How the Surface Laptop Studio and Surface Pro 8 stack up against other creator laptops

Microsoft announced a new version of the Surface Pro last week, along with the Surface Laptop Studio. The Surface Pro 8 feels very much like a logical evolution of Microsoft’s tablet / laptop. Some of the more notable improvements include a 120Hz display with slimmer bezels, Thunderbolt 4 support, as well as a reworked surface keyboard that includes a dedicated space to store and charge the new Surface Slim Pen 2.

Meanwhile, the Surface Laptop Studio features a uniquely hinged screen and more powerful hardware. This is effectively a replacement for the Surface Book 3, with a three-point adjustable display that can lay flat for drawing or snap upright to deliver a more traditional laptop experience. This laptop comes equipped with an Nvidia RTX 3050 Ti GPU and a four-core, 4.8GHz, 11th Gen Intel processor.

Perhaps the coolest thing to come out of the event was the Surface Slim Pen 2, which aesthetically appears like any other stylus, but includes haptic feedback to simulate the subtle tactile response you get from putting a pen to paper. While the inclusion of a stylus is hardly revolutionary, improvements to the overall user experience are nice to see.

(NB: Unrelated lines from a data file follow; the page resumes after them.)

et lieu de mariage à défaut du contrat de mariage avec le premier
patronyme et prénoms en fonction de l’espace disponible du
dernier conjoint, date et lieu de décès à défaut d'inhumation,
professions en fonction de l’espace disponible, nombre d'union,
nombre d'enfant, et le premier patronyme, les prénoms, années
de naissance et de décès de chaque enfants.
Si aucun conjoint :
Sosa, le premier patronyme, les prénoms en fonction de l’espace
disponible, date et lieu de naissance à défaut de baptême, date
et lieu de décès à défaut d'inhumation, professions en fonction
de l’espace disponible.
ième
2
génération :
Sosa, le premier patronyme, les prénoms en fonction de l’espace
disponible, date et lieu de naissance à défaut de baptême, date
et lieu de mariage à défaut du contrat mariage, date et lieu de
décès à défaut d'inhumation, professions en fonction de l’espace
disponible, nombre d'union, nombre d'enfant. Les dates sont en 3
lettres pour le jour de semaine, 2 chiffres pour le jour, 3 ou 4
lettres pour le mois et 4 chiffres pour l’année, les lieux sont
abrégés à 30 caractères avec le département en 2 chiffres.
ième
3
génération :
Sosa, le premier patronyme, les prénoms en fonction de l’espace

But how do the new Surface Pro 8 and the Surface Laptop Studio stack up against other laptops that occupy the creator and power user space? We’ve collected a few of our favorites below for comparison based on our early impressions and spec sheets, with full reviews to follow in the coming weeks.

We chose the 14-inch models of the HP Spectre X360 and the Acer ConceptD Ezel because of their competitive pricing, which includes a stylus, and also for their ability to reorient themselves in some creative ways. (The new Microsoft devices don’t include the Surface Slim Pen 2, which costs $130 separately.) The Spectre is technically a 2-in-1 and can operate effectively as a tablet if you flip the screen over, though it doesn’t hold it up at an angle quite like the Surface Laptop Studio. The ConceptD Ezel, meanwhile, can flip out its screen and prop itself up like an easel or lay flat like a tablet.

We also threw in the Laptop Studio’s predecessor, the 13.5-inch Surface Book 3. The screen may not fold or flip, but it can still operate as a tablet when detached from its keyboard. We considered adding the 15-inch version of the Surface Book 3, but its starting price of $2,300 made it just a little too expensive when stacked against its competition.

Still, the Surface Laptop Studio sets itself apart by offering a greater battery life and likely a superior dedicated GPU option to any of these other machines. It also has the distinction of being the only laptop in our lineup with a 120Hz refresh rate display, a feature typically reserved for gaming laptops. You’d generally need to look at a gaming-class laptop if you need a higher-end GPU.

Versus the Surface Pro 8
The unique form factor of Surface devices makes them tough to compare, but the Lenovo Yoga 9i and Apple MacBook M1 Air make a strong case as ultraportables outside the Surface ecosystem that cater to creatives, and we’re also including the previous-gen Surface Pro 7 for comparison.

Like previous generations of Surface, the new Surface Pro 8 doesn’t come with a pen or keyboard to start. The new Slim Pen 2 and Surface Pro Signature Keyboard will cost you $130 and $180, respectively, but can also be bundled for $280. Obviously, the other laptops we’re discussing come with built-in keyboards, and the Yoga i9 includes the pen as well.

The new Surface Pro 8 is Microsoft’s biggest upgrade in years. The forthcoming 2-in-1 touts Thunderbolt 4 support, a 120Hz display, a better camera, and a more modern appearance.

The Lenovo also shares many of the same hardware specifications as the Surface Pro 8, with options for an 11th Gen Core i5 or i7 CPU. It does make a couple of compromises, most notably in the resolution and refresh rate of its display. These caveats could be overlooked by anyone who needs to save a little more money, though.

The MacBook M1 Air is really the outlier of this lineup, not just because of its OS, but because it’s also the only laptop we picked that doesn’t have a touchscreen or can operate as a 2-in-1. It does, however, strike a solid balance in terms of features, performance, and price.

The biggest draw for the Surface Pro 8 — besides its unique form factor — is the display, which boasts the highest resolution and refresh rate out of the contenders below. It’s also the only model that features a 4K rear camera.